Because this second chart shows 8 years' worth of sales figures, you'll see we "squeeze" the 2020-21 peak a bit, and it looks even more dramatic.

The peak is higher, and the recent low points are lower, than we've seen for most of the time going back to 2015.

To find a time with fewer sales that the October 2022 figure of 361 sales in 12 months, we have to go back to late 2015-early 2016. January 2016 was a low point at 353 sales.

There was nothing too gnarly going on in the market at that moment. Arguably there may have been a bit of a "hangover" from the first big rally years of 2013-15.

But look to that time, also, for some hope.
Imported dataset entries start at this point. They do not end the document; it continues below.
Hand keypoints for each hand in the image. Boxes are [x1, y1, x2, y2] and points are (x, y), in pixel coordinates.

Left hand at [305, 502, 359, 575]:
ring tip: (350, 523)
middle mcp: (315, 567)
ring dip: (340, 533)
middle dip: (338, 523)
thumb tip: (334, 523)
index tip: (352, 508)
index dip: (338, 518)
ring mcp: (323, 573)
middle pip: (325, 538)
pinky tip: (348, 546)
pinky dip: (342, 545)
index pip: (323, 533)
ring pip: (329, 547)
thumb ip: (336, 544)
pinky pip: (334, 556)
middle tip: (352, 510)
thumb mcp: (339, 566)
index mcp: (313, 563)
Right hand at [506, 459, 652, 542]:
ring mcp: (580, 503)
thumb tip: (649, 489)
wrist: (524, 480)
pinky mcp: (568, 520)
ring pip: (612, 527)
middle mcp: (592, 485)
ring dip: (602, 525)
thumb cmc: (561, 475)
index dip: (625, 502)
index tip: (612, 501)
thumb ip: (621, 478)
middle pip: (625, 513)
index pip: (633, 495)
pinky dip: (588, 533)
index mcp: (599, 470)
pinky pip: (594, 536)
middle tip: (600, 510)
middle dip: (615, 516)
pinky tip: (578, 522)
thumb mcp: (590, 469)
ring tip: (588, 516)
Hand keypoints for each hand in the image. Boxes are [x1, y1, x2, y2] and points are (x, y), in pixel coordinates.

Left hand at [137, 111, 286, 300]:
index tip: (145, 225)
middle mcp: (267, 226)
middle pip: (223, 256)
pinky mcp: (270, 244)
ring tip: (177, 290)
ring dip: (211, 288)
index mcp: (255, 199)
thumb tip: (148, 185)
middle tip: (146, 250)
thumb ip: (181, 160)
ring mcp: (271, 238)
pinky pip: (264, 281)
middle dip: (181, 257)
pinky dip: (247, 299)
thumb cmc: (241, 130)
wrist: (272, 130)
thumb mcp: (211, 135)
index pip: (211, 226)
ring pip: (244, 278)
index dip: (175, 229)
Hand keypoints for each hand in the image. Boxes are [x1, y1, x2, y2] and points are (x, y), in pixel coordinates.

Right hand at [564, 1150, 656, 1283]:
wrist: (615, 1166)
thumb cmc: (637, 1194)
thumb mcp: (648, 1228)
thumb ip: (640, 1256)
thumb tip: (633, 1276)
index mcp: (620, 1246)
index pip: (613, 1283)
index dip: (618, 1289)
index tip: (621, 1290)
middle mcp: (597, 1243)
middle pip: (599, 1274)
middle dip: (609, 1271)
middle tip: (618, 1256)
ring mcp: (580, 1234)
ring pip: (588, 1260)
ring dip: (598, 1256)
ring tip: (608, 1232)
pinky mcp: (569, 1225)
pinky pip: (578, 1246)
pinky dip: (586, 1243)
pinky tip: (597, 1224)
The next 18 months, from that trough in early 2016 till July 2017, saw a sustained increase in total home sales in Manhattan Beach. We ended up with a new peak of 443 sales as of July '17, which stood as a recent record until beaten in March 2021 (with 458 sales).
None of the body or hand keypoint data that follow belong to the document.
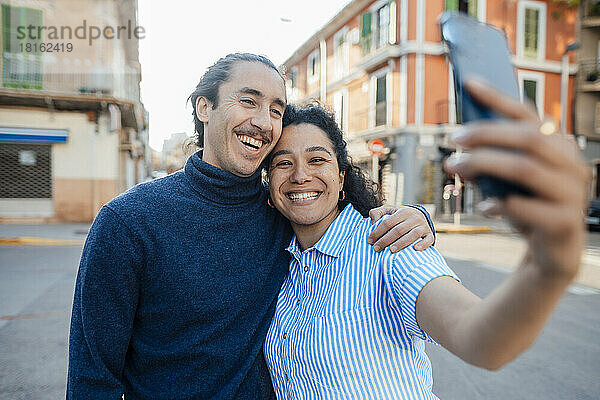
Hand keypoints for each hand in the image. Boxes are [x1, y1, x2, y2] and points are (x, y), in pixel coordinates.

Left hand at [367, 205, 434, 251]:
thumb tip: (373, 221)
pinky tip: (415, 249)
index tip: (370, 241)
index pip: (388, 222)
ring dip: (402, 243)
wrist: (419, 215)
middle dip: (386, 240)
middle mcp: (414, 218)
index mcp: (402, 212)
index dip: (377, 232)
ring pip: (413, 235)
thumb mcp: (389, 210)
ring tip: (391, 250)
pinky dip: (423, 244)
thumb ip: (378, 212)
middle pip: (398, 230)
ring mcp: (423, 226)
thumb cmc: (399, 216)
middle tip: (377, 248)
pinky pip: (428, 240)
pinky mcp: (429, 234)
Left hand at [444, 80, 589, 277]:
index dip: (499, 97)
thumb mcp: (508, 182)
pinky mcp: (565, 221)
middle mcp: (572, 163)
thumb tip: (456, 152)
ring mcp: (572, 192)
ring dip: (483, 164)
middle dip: (485, 135)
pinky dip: (499, 204)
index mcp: (559, 146)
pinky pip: (527, 207)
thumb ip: (490, 164)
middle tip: (452, 140)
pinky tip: (484, 207)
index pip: (529, 114)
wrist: (550, 252)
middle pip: (527, 137)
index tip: (469, 84)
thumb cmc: (528, 208)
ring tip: (455, 168)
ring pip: (524, 168)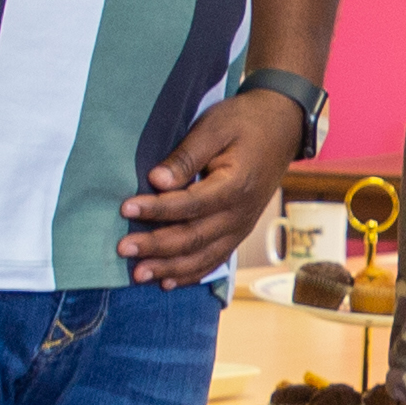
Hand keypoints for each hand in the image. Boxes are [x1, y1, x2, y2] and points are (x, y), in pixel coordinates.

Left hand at [121, 89, 302, 285]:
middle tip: (123, 249)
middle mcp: (240, 213)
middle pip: (193, 237)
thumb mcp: (214, 127)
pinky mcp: (239, 231)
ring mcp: (241, 226)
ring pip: (202, 256)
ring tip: (138, 274)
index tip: (126, 207)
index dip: (156, 209)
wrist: (282, 128)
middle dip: (156, 246)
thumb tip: (157, 181)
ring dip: (169, 268)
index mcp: (235, 185)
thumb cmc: (244, 122)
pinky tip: (167, 282)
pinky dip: (191, 274)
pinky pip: (215, 259)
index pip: (189, 204)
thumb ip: (186, 157)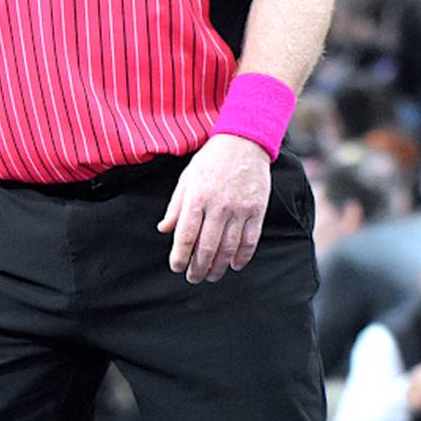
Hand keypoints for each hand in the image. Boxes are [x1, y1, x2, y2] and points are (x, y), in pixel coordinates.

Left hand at [157, 135, 270, 282]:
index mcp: (197, 197)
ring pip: (228, 248)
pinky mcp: (257, 210)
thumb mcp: (187, 178)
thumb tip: (164, 229)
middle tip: (193, 278)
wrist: (244, 142)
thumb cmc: (211, 159)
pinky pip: (250, 240)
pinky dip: (243, 256)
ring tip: (211, 276)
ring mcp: (240, 209)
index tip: (176, 267)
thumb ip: (176, 206)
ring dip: (218, 267)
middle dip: (198, 268)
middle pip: (207, 247)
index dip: (180, 256)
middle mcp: (218, 206)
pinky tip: (235, 265)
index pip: (186, 235)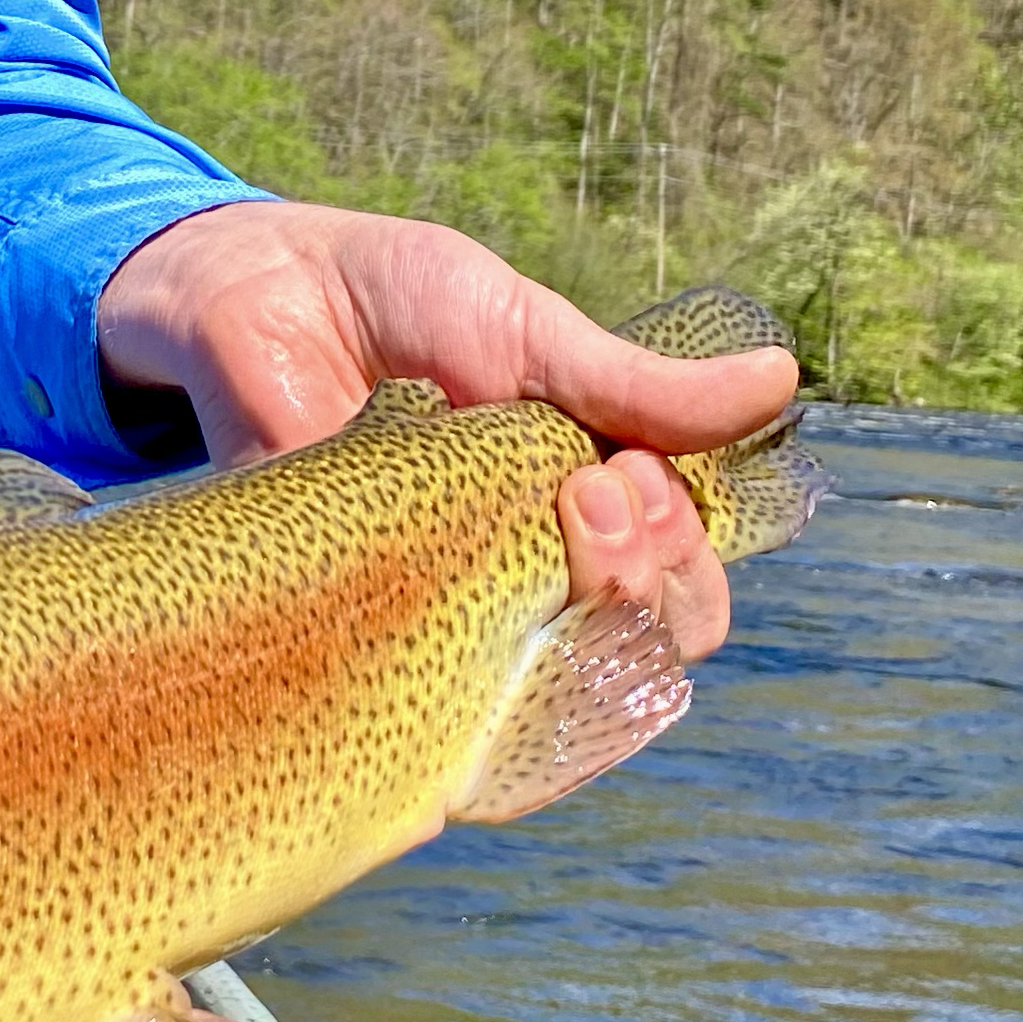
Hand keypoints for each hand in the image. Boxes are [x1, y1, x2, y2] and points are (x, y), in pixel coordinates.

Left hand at [96, 199, 798, 665]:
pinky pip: (429, 729)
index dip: (681, 560)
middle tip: (588, 500)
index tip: (622, 479)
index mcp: (584, 506)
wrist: (242, 292)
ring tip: (539, 542)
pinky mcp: (352, 639)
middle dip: (643, 592)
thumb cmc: (390, 299)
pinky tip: (459, 654)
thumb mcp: (518, 323)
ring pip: (551, 704)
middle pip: (638, 654)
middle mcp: (527, 578)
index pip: (682, 587)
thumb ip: (634, 382)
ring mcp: (443, 617)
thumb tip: (780, 385)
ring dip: (571, 644)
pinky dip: (466, 714)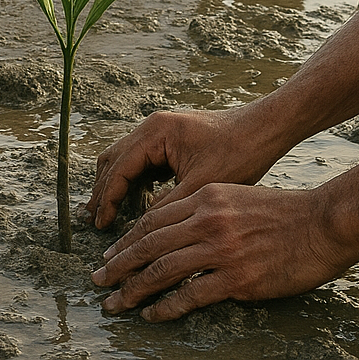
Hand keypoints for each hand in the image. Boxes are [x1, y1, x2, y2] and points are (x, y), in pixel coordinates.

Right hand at [86, 109, 271, 230]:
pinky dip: (134, 181)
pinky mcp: (172, 141)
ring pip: (126, 159)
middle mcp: (153, 127)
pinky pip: (143, 161)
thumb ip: (167, 206)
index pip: (119, 167)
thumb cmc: (238, 153)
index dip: (108, 198)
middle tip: (94, 221)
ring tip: (107, 214)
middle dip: (104, 190)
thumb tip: (140, 232)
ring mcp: (162, 132)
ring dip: (117, 185)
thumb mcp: (201, 186)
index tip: (101, 225)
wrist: (264, 130)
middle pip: (115, 159)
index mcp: (156, 132)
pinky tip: (135, 203)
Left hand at [92, 183, 344, 320]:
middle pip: (149, 244)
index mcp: (204, 197)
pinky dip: (166, 307)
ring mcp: (221, 250)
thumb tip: (173, 229)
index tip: (110, 255)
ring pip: (163, 270)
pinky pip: (191, 295)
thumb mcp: (234, 196)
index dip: (127, 239)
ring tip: (116, 303)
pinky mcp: (237, 278)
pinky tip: (152, 314)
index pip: (152, 220)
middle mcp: (207, 220)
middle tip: (99, 282)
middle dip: (119, 265)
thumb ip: (203, 209)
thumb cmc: (281, 211)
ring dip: (134, 289)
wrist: (321, 223)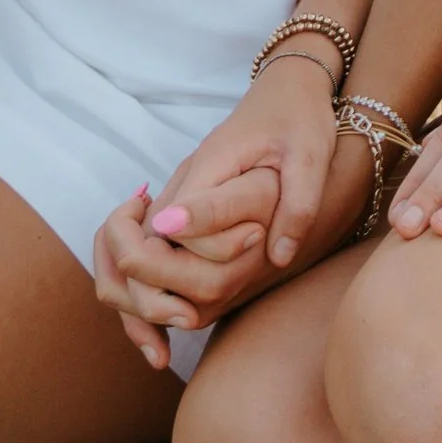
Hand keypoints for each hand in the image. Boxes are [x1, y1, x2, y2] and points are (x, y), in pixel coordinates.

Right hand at [92, 54, 354, 365]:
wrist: (287, 91)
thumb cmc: (299, 118)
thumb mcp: (311, 153)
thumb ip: (296, 202)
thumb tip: (277, 257)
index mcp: (207, 169)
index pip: (173, 223)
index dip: (182, 264)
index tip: (192, 306)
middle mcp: (181, 186)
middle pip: (136, 247)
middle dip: (149, 296)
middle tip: (183, 324)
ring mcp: (178, 199)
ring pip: (130, 256)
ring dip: (137, 304)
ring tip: (160, 351)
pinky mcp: (184, 212)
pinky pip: (150, 255)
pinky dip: (144, 295)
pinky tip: (163, 339)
You'll see something similar in the post-housing crash data.

Yes, the slide in sales from 2007-08 into 2009 was grim.

From Jan. '08 to Jan. '09, the 12-month sales total fell by 29%.

The bottom was much lower than we see today, with sales hovering in the low 300s throughout much of 2009.

(Hey, that's still 300+ sales per year at a time when "no one" was buying or selling.)

We have often noted that the Manhattan Beach market clearly began to turn around in Q3 2009. Here, you see that in data showing a fairly quick rise in the number of sales from a low in Sept. 2009 (304) to a pace almost 25% greater within a few months.

Yes, by January 2010, the city was showing 375 sales within a year - much of that coming out of late 2009 - and soon Manhattan Beach was back to a steady pace of nearly 400 sales per year.

Looking Ahead for '22-'23

Data like this will keep coming out over the next 6 to perhaps 18 months, leaving plenty of room for interpretation.

We've lost the excess demand, inventory still hasn't recovered, and now prices are in the crosshairs.

Here at MBC, we've been conveying as clearly as we can that homes selling now are going for less than they would have before. It's not much of a daring opinion. We're seeing it on the ground, and anyone can see it as homes come back to market asking less than they were before.

Still, we wouldn't bet against an upsurge in home sales as Spring 2023 gets rolling. We're already at a pace that is lower than average. It will bounce back.

Savvy sellers - people who need to, or want to, sell homes regardless of conditions - are simply going to meet the market where it's at to get a property sold. Prices will reset to a point where buyers like what they see, and the market will move again.

If you were looking to sell only when your home was worth the most it was ever worth, eh, sorry, you missed that. But most home sellers will still do very, very well, likely keeping much of the gain from the past 3 years.